* Task to complete
From the first line to the last, return the data exactly, with no pictures.

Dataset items
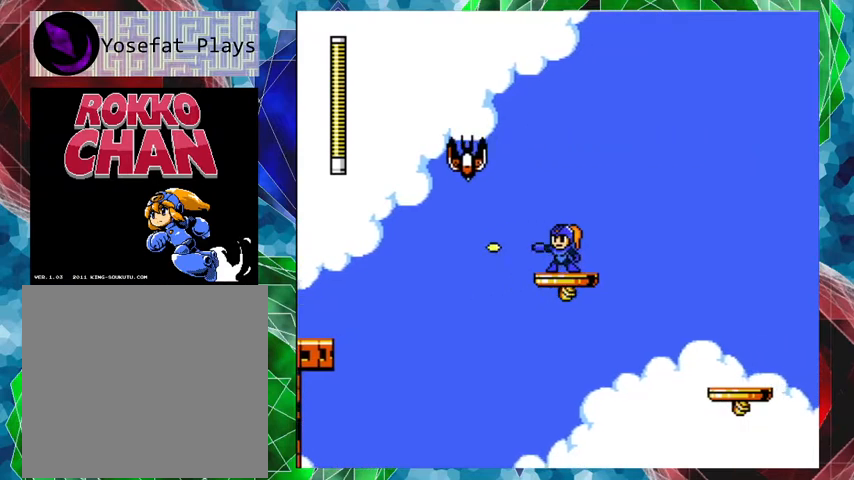
{"buttons": [], "left_stick": "center", "right_stick": "center", "events": [[33, "Y", "down"], [133, "Y", "up"], [200, "Y", "down"], [267, "Y", "up"], [300, "Y", "down"], [367, "Y", "up"], [467, "Y", "down"], [500, "Y", "up"]]}
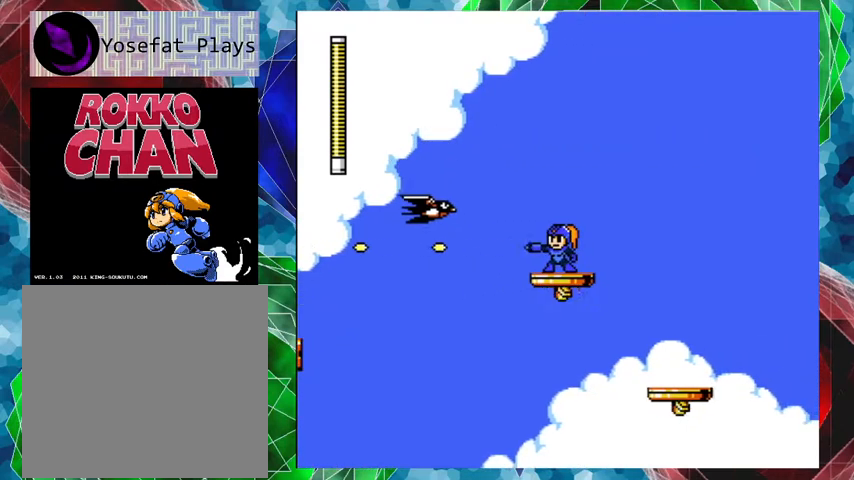
{"buttons": ["Y"], "left_stick": "center", "right_stick": "center", "events": [[67, "Y", "down"], [167, "Y", "up"], [267, "Y", "down"], [300, "Y", "up"], [367, "Y", "down"], [433, "Y", "up"], [467, "Y", "down"]]}
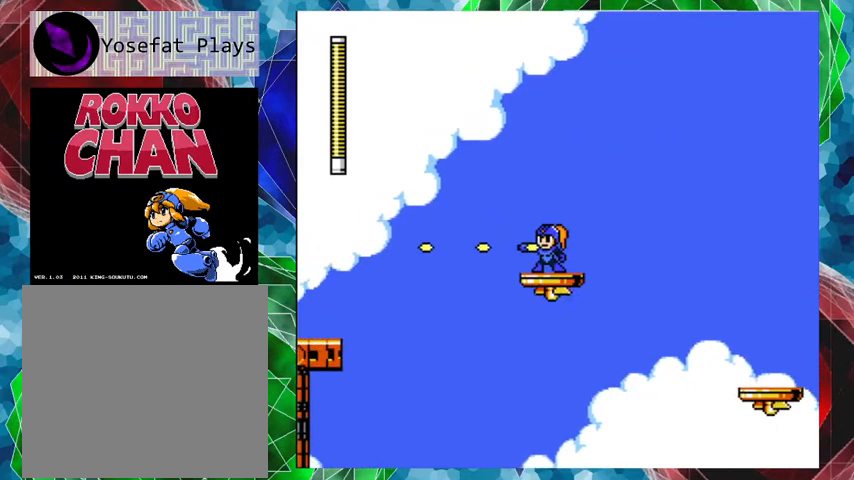
{"buttons": [], "left_stick": "center", "right_stick": "center", "events": [[100, "Y", "up"]]}
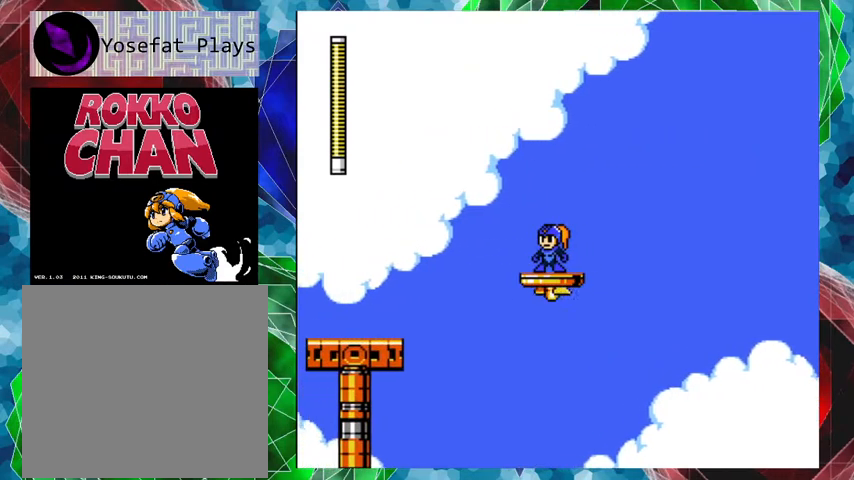
{"buttons": [], "left_stick": "center", "right_stick": "center", "events": []}
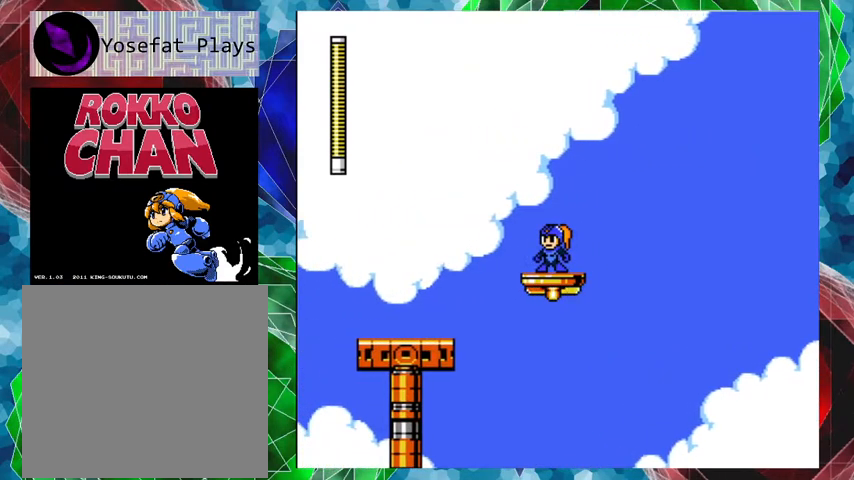
{"buttons": [], "left_stick": "center", "right_stick": "center", "events": []}
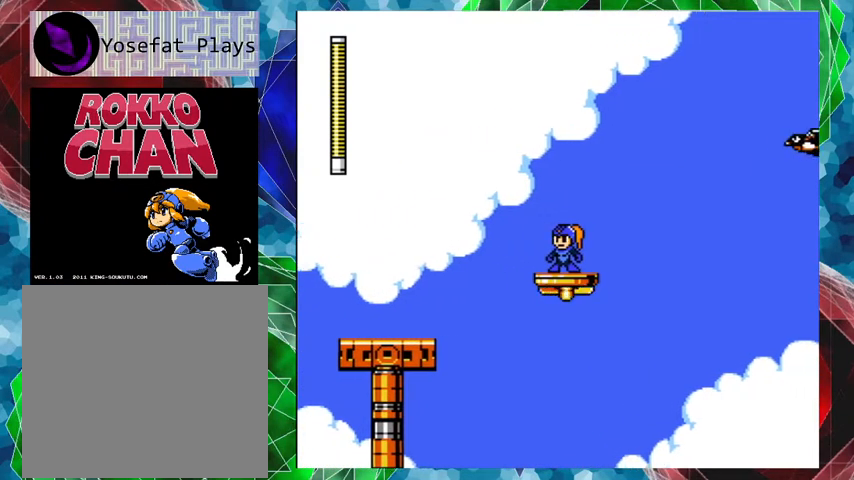
{"buttons": [], "left_stick": "center", "right_stick": "center", "events": []}
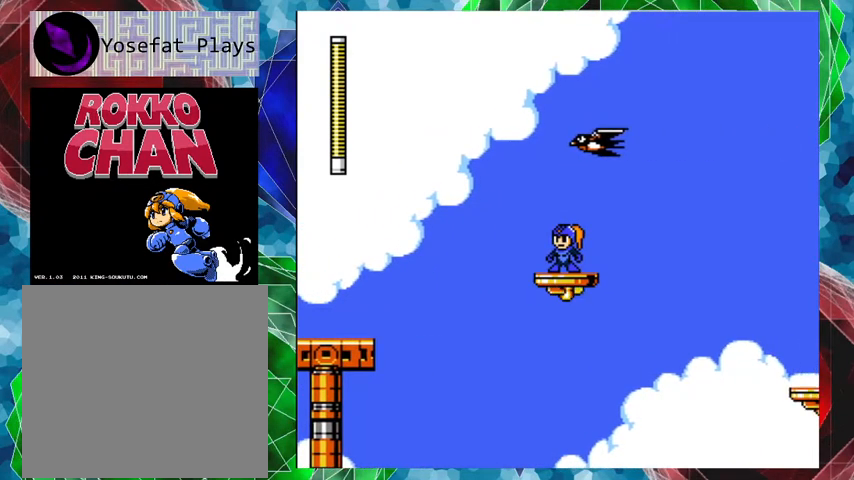
{"buttons": ["A", "B", "DPAD_UP", "DPAD_RIGHT"], "left_stick": "center", "right_stick": "center", "events": [[300, "A", "down"], [300, "DPAD_RIGHT", "down"], [300, "DPAD_UP", "down"], [367, "B", "down"]]}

* Solved exercise
{"buttons": [], "left_stick": "center", "right_stick": "center", "events": [[33, "Y", "down"], [133, "Y", "up"], [200, "Y", "down"], [267, "Y", "up"], [300, "Y", "down"], [367, "Y", "up"], [467, "Y", "down"], [500, "Y", "up"]]}
{"buttons": ["Y"], "left_stick": "center", "right_stick": "center", "events": [[67, "Y", "down"], [167, "Y", "up"], [267, "Y", "down"], [300, "Y", "up"], [367, "Y", "down"], [433, "Y", "up"], [467, "Y", "down"]]}
{"buttons": [], "left_stick": "center", "right_stick": "center", "events": [[100, "Y", "up"]]}
{"buttons": [], "left_stick": "center", "right_stick": "center", "events": []}
{"buttons": [], "left_stick": "center", "right_stick": "center", "events": []}
{"buttons": [], "left_stick": "center", "right_stick": "center", "events": []}
{"buttons": ["A", "B", "DPAD_UP", "DPAD_RIGHT"], "left_stick": "center", "right_stick": "center", "events": [[300, "A", "down"], [300, "DPAD_RIGHT", "down"], [300, "DPAD_UP", "down"], [367, "B", "down"]]}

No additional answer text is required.